### Estratto del documento
○ ○ ○ ○
Alla Galleria il Ponte di Firenze una mostra singolare su Giulia Napoleone, un ritorno a dire il vero, a cura di Bruno Corà che ha parlato di meditazione ininterrotta dei segni.
Il Ponte inaugura il nuovo anno con un’artista, alla quale la galleria aveva già organizzato nel passato due mostre, nel 1996 e nel 2002: nella prima vennero presentati acquarelli e pastelli; nella seconda dipinti ad olio su tela e alcune chine su carta. La mostra Nero di china – dal 18 gennaio al 20 marzo – è interamente dedicata a un nucleo di recenti opere in bianco e nero, realizzate interamente con l’inchiostro di china, un lavoro certosino, così ‘infinitesimale, da sembrare surreale, un vero esercizio di stile, non accademico, ma di vita. Una disciplina che scandisce le giornate di Giulia Napoleone.
Il volume che la correda, oltre a presentare le quindici opere esposte, ripercorre il lavoro dell’artista fin dalle sue prime piccole chine della metà degli anni Cinquanta. Attraverso le immagini e il testo di Bruno Corà, ci si immerge nella dimensione peculiare di un mondo in bianco e nero, che si concretizza nelle opere di quest’artista attraverso l’uso dell’inchiostro di china, portato fino al suo limite estremo.
Alla precisione del tratto, alla quasi esasperazione di un lavoro portato all’estremo e allo stremo per certi aspetti ‘freddo’, fa da contraltare il calore della disciplina quasi commovente di una grande artigianalità che resta dietro le quinte e un’inarrestabile voglia di sperimentazione
Come scrive nel testo in catalogo per la mostra curata da Giuseppe Appella alla GNAM di Roma nel 2018, Stefania Zuliani: “Un segno dopo l’altro, con precisione paziente e necessaria, da oltre mezzo secolo Giulia Napoleone cerca l’ordine luminoso della forma. Una forma che è viva e perciò imperfetta, come vivo e imperfetto è il pensiero di chi non teme l’errore e quindi rifugge l’ovvio e il già noto. Ciò che l’artista sperimenta nella quiete silenziosa del suo studio, da qualche anno nascosto tra le colline e i campi di lavanda della Tuscia, è la ricerca ostinata di un equilibrio che nulla concede alla facilità della rappresentazione e che dell’astrazione conosce le regole, ma privilegia le eccezioni, creando immagini nitide, nette di luce e di ombra, immagini assidue che sono l’esito preciso di una tecnica e una materia scelte ed esercitate di volta in volta con perizia e rispetto. Fuori da ogni rigido vincolo progettuale, Giulia Napoleone si muove fra le sue carte.”
○ ○ ○ ○
Voci dei dati
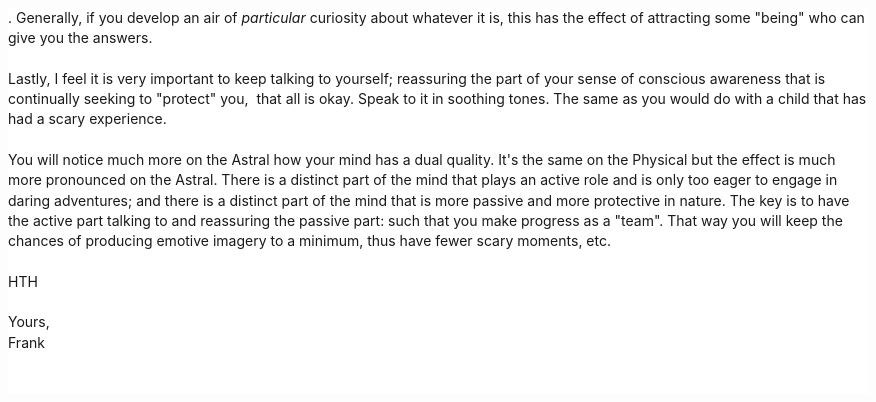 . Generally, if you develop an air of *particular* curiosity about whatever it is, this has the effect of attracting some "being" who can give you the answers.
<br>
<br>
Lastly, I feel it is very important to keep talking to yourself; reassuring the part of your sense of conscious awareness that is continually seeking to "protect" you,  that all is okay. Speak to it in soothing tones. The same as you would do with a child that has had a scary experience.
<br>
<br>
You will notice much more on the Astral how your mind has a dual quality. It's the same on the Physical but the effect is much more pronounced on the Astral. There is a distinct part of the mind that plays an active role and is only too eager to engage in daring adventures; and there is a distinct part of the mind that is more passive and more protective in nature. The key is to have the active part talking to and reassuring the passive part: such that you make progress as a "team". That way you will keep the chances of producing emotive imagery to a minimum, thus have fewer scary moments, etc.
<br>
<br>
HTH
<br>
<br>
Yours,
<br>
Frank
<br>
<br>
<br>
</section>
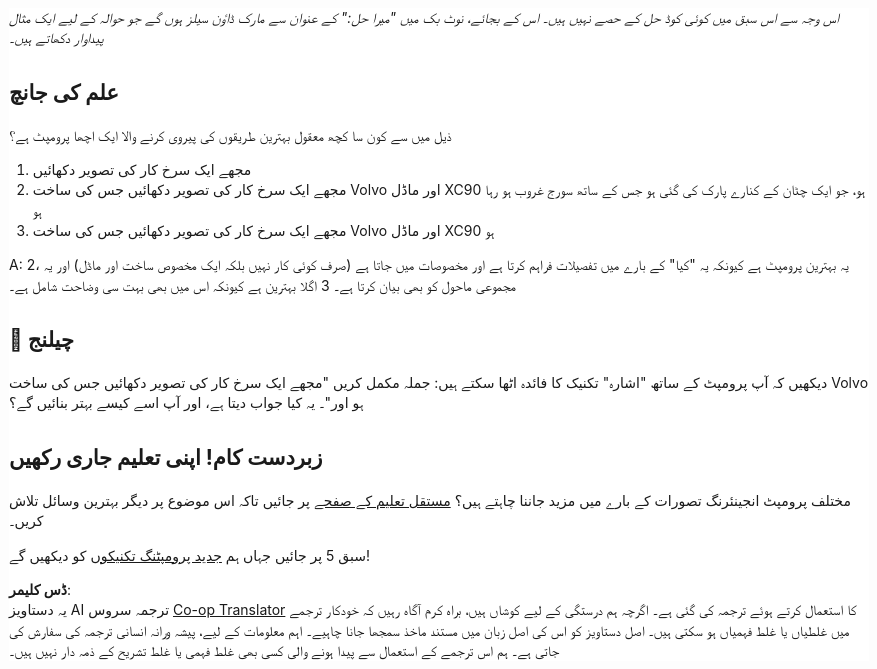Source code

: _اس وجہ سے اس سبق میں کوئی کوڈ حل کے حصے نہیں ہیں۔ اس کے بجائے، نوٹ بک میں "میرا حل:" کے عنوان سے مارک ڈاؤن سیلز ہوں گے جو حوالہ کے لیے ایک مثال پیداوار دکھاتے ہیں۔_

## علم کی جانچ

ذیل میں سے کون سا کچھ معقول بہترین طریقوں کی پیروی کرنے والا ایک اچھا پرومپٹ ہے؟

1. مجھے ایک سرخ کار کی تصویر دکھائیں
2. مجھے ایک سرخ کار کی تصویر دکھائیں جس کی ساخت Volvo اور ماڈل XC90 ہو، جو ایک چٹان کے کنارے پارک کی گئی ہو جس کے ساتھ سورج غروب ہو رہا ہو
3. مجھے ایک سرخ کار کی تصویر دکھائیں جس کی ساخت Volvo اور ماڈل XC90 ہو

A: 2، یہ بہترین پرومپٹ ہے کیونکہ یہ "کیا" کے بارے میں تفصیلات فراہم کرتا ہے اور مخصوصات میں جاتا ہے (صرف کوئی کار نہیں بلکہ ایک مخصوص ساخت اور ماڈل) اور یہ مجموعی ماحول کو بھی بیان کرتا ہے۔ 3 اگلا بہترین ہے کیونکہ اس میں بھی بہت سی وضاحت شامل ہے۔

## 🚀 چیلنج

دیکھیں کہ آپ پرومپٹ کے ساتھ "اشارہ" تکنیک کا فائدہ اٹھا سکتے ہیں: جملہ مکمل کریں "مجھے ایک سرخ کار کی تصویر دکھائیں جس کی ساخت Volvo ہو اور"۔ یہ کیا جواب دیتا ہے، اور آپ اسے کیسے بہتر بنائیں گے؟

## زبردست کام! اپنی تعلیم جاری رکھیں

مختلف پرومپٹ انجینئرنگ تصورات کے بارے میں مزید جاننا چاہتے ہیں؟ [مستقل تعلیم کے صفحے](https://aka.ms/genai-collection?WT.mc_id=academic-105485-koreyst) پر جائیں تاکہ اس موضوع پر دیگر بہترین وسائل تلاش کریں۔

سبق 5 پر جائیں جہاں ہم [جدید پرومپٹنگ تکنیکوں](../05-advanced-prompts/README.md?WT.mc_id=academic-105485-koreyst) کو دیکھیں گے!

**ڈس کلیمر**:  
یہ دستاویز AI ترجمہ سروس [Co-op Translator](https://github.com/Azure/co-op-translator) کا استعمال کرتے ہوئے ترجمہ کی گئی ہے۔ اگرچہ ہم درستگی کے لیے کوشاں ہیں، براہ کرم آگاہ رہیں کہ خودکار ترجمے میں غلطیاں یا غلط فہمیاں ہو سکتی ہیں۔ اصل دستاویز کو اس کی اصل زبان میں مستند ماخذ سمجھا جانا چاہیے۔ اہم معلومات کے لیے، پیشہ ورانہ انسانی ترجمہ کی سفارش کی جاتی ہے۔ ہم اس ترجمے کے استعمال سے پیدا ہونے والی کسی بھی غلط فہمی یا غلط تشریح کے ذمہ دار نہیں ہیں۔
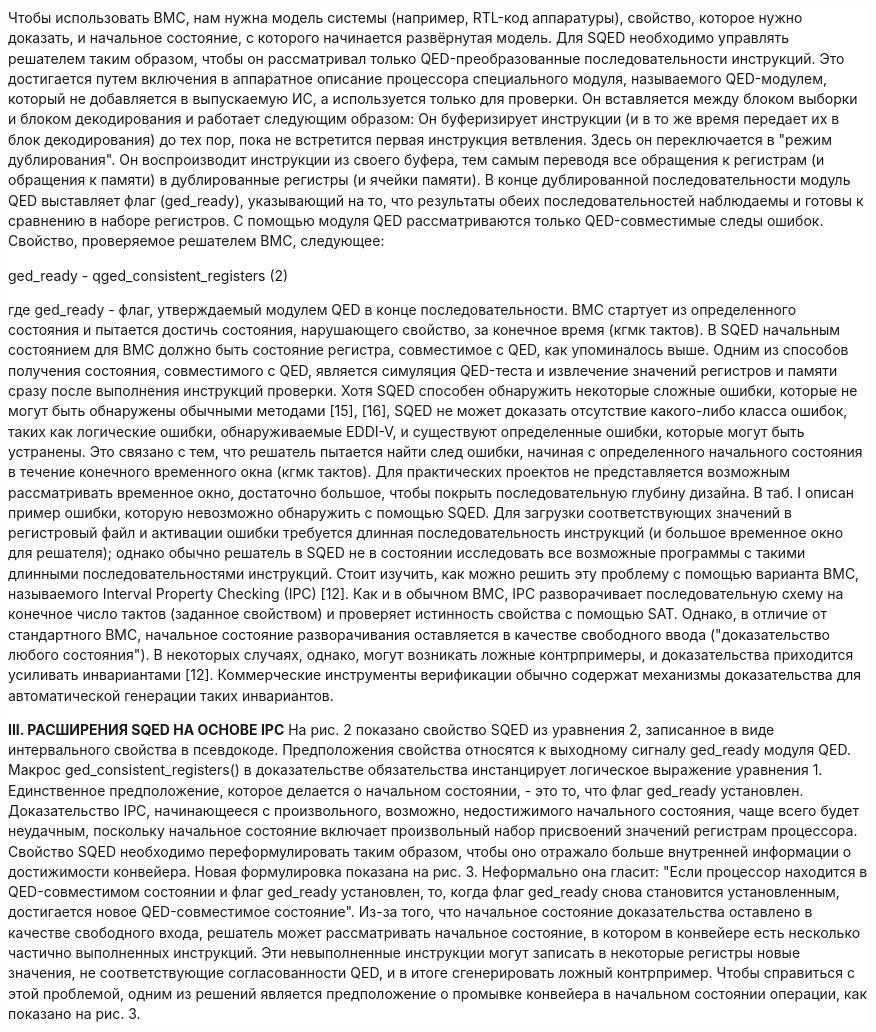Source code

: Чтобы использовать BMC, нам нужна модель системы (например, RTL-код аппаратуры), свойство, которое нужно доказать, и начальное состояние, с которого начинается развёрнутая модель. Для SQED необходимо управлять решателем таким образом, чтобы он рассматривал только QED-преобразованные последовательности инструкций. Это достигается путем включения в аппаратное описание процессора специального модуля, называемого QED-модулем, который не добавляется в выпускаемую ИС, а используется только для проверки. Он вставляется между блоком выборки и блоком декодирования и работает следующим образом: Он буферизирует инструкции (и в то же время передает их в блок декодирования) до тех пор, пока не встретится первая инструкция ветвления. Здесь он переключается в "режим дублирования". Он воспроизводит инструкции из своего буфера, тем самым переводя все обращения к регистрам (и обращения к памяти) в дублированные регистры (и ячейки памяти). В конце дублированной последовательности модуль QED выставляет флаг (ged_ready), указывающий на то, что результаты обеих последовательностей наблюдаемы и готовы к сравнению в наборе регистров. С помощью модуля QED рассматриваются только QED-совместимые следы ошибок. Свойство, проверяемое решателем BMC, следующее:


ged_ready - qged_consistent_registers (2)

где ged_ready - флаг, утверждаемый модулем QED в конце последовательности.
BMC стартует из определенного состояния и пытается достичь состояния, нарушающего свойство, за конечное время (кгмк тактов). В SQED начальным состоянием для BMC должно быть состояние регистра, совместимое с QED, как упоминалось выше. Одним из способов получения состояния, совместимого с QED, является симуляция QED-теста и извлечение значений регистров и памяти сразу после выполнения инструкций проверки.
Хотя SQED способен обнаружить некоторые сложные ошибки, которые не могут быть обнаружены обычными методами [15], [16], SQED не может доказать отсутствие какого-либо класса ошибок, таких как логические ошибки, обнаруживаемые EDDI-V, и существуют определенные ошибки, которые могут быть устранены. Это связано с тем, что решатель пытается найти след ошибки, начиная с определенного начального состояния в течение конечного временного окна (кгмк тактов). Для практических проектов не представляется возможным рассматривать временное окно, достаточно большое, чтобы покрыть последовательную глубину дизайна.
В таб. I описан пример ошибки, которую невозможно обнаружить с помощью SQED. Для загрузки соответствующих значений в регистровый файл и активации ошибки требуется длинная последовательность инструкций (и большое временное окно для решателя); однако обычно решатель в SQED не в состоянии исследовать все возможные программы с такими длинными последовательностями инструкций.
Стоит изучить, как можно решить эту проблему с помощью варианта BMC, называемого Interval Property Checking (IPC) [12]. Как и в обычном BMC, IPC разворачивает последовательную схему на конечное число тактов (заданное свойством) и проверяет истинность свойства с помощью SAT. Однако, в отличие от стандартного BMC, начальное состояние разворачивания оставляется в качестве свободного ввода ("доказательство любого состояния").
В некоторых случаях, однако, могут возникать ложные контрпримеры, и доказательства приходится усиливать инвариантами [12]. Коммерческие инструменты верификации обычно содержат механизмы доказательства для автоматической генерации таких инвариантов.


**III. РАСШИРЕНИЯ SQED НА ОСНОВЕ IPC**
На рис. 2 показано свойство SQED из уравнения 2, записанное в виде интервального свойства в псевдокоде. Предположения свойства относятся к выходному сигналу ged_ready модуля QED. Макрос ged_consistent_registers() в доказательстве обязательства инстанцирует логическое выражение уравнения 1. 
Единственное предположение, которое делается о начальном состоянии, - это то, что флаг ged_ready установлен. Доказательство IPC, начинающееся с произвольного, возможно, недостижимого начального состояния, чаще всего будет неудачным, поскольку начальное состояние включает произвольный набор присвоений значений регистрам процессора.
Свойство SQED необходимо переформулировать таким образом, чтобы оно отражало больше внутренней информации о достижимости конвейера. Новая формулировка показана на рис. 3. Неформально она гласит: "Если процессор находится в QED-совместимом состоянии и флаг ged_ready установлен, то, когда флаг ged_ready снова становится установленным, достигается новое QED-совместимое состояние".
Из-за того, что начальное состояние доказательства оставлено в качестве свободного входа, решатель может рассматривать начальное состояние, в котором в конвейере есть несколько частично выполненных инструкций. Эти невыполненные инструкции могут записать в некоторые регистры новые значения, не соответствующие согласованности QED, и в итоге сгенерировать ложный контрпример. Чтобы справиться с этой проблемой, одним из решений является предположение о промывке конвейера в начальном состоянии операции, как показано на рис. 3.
○ ○ ○ ○
### Compiti da svolgere
A. In base al testo sulla mostra di Giulia Napoleone, spiega perché, secondo Stefania Zuliani, la forma cercata dall'artista è imperfetta.
B. Riporta dal testo sulla mostra di Giulia Napoleone il tratto che va da "Alla Galleria il" fino a "di Giulia Napoleone.".
C. Prosegui il testo sulla mostra di Giulia Napoleone subito dopo la sua ultima frase.

### Risultati ottenuti
A. Secondo Stefania Zuliani, la forma che Giulia Napoleone cerca è imperfetta perché è viva. È viva e imperfetta come lo è il pensiero di chi non teme l'errore.

B.
Alla Galleria il Ponte di Firenze una mostra singolare su Giulia Napoleone, un ritorno a dire il vero, a cura di Bruno Corà che ha parlato di meditazione ininterrotta dei segni.
Il Ponte inaugura il nuovo anno con un’artista, alla quale la galleria aveva già organizzato nel passato due mostre, nel 1996 e nel 2002: nella prima vennero presentati acquarelli e pastelli; nella seconda dipinti ad olio su tela e alcune chine su carta. La mostra Nero di china – dal 18 gennaio al 20 marzo – è interamente dedicata a un nucleo di recenti opere in bianco e nero, realizzate interamente con l’inchiostro di china, un lavoro certosino, così ‘infinitesimale, da sembrare surreale, un vero esercizio di stile, non accademico, ma di vita. Una disciplina che scandisce le giornate di Giulia Napoleone.

C.
In mostra sono presentati gli ultimi suoi due libri d’artista, rispettivamente, di Yves Peyré, Les Rehauts du Songe (da cui sono tratti i titoli delle opere esposte) e di Luigia Sorrentino, Olympia, pubblicati da Edizioni Al Manar, Parigi, nel 2017 e 2019, corredati da chine e pastelli originali dell’artista.
Al centro delle opere di Giulia Napoleone con il nero e il bianco, il pieno e il vuoto la luce e l’ombra, il giorno e la notte, due fenomeni che non conoscono soluzione di continuità, come fa notare Bruno Corà.
Quanto allo studio della luce in numerose opere di Napoleone si può far riferimento all’acquaforte, acquatinta Ricerca di luce, 1972, alla xilografia Senza titolo, 1976, nelle maniere nere a Orizzonti, 1977, al Mutare dell’ora, 1982-83 (acquerello), in Luci a Numana, 1983, agli inchiostri Oscurarsi, 1984, e ancora alla Notte a Numana, 1985, e in Sentieri di luce, 1991. Diverso ma altrettanto assiduo in versioni ricorrenti è lo studio dell’ombra che consegna esiti dello sviluppo spaziale originale. Si va dalle Ombre della sera, 1978, Ombra del mattino, 1978, e Ombra del mare, 1978, tutti inchiostri su carta astratti, ad inchiostri come Studio per Kitawa, 1978 dove l’ombra è deliberatamente ancillare al dato naturale e figurale. Ma dell’ombra Napoleone offre anche altre apparizioni: nella matita Solo se ombra, 1983 o nell’inchiostro L’ombra, 1987 fortemente differito nei segni e nelle forme, o nell’inchiostro su carta Ombre a Villa Doria Pamphili, 1985 sensibilmente diverso dall’omologo Ombre, 1989, in maniera nera. Entrambi tuttavia mettono in risalto adombrati orli di vegetazione che sembrano echeggiare i ‘frattali’ costieri studiati da Benoît Mandelbrot per le sue inedite geometrie. Estremamente lirico Luce ed ombra, 1991 con l’inchiostro dà corpo ulteriormente alla più antica delle antinomie, mentre le maniere nere di Specchi d’ombra, 1992 hanno la sensibilità di riportare alla ribalta insieme con Acqua VI, 1992 e la puntasecca Sera, 1996, l’ossessivo tema della mutevolezza simultanea dei dati naturali luce, ombra, acqua, nubi, vento, cielo che già impegnarono per un ventennio la tenace pittura di Monet nelle Ninfee osservate nel suo giardino a Giverny.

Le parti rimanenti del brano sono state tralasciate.